EXERCISE OBJECTIVE:
Sift the material for lines containing "controller", and return them.

*** EXTRACTED ENTRIES

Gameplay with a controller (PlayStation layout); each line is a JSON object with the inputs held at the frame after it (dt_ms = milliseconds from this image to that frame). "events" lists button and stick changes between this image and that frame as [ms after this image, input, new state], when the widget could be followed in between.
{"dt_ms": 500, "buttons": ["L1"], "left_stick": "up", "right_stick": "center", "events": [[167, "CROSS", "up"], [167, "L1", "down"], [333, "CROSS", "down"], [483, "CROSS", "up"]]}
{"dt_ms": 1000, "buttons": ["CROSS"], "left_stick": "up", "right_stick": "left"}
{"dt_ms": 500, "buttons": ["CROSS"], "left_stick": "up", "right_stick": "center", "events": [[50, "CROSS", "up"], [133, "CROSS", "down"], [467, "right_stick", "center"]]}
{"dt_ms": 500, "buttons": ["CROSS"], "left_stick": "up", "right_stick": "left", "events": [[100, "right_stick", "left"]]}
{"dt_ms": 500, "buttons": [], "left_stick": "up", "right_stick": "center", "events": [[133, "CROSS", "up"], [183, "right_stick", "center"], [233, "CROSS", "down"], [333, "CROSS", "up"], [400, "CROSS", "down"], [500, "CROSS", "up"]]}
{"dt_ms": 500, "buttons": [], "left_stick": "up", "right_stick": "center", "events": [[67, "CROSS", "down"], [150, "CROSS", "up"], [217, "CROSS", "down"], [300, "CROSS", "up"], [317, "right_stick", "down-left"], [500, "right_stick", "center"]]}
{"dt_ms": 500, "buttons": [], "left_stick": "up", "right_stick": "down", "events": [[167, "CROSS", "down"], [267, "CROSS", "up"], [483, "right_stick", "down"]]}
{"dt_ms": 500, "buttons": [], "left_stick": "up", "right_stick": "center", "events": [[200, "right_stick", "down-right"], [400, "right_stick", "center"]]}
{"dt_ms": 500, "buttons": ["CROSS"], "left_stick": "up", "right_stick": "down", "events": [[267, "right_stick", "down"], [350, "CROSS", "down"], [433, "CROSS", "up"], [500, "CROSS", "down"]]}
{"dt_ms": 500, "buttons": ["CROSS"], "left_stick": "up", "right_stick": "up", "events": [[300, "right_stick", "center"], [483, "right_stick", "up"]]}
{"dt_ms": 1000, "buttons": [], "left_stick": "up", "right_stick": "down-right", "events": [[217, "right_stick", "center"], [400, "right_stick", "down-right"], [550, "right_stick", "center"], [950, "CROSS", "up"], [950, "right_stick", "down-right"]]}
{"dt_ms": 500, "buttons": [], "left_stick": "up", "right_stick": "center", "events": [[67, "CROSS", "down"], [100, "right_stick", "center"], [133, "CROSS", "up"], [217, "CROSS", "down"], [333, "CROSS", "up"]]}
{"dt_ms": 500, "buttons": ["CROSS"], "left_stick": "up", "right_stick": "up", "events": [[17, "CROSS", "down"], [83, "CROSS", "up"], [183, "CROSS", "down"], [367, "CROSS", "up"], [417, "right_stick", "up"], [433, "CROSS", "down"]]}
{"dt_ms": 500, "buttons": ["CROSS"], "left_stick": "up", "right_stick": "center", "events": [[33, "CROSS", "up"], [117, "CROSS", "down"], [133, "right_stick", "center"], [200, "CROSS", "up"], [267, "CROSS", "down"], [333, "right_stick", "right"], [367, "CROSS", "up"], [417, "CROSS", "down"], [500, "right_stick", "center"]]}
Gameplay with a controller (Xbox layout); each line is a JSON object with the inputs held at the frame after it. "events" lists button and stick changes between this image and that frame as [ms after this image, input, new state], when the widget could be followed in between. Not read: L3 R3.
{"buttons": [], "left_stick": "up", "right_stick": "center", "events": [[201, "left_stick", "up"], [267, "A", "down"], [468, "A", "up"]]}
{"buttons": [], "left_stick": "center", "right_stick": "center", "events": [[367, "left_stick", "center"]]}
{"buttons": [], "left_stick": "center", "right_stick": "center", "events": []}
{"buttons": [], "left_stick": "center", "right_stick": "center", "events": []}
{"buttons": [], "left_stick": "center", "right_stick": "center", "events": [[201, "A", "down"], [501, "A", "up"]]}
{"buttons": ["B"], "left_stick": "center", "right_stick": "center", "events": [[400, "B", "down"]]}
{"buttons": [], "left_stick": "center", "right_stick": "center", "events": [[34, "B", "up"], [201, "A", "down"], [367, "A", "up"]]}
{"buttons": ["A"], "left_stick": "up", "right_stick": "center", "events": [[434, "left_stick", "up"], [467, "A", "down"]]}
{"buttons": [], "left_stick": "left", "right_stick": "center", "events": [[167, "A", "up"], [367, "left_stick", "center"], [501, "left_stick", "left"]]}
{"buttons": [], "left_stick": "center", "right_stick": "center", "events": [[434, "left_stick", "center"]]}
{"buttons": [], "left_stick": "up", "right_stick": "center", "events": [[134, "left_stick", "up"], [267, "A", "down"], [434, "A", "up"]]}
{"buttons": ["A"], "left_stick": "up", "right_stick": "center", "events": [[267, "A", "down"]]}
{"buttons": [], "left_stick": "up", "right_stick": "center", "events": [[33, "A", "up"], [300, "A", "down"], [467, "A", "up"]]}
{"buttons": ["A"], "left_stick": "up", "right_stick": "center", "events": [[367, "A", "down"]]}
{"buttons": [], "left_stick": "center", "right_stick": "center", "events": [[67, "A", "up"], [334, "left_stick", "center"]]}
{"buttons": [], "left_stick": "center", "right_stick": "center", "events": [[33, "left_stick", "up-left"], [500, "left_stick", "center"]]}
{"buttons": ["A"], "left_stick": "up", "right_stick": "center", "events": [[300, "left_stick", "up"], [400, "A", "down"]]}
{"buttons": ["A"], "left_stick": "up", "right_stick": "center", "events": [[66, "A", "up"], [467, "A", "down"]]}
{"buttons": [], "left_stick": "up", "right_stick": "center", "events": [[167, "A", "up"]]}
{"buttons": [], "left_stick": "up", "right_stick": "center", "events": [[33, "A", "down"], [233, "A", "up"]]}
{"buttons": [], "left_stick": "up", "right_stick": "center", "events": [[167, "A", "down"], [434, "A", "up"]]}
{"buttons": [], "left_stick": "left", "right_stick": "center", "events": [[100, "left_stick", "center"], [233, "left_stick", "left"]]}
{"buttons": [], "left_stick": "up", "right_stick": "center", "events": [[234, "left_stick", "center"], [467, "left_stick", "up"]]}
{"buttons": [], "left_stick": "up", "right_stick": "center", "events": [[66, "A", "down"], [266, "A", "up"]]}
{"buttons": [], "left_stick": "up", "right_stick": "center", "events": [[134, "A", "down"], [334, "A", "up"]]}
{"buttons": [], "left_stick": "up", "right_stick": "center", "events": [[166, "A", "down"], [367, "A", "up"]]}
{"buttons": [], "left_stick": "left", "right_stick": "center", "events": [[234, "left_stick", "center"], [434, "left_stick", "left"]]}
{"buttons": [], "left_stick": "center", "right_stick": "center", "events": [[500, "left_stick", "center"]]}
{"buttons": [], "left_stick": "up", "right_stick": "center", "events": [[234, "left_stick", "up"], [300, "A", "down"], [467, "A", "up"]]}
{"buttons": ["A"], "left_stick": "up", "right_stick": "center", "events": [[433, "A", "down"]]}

******

TASK RESPONSE:
Gameplay with a controller (PlayStation layout); each line is a JSON object with the inputs held at the frame after it (dt_ms = milliseconds from this image to that frame). "events" lists button and stick changes between this image and that frame as [ms after this image, input, new state], when the widget could be followed in between.
Gameplay with a controller (Xbox layout); each line is a JSON object with the inputs held at the frame after it. "events" lists button and stick changes between this image and that frame as [ms after this image, input, new state], when the widget could be followed in between. Not read: L3 R3.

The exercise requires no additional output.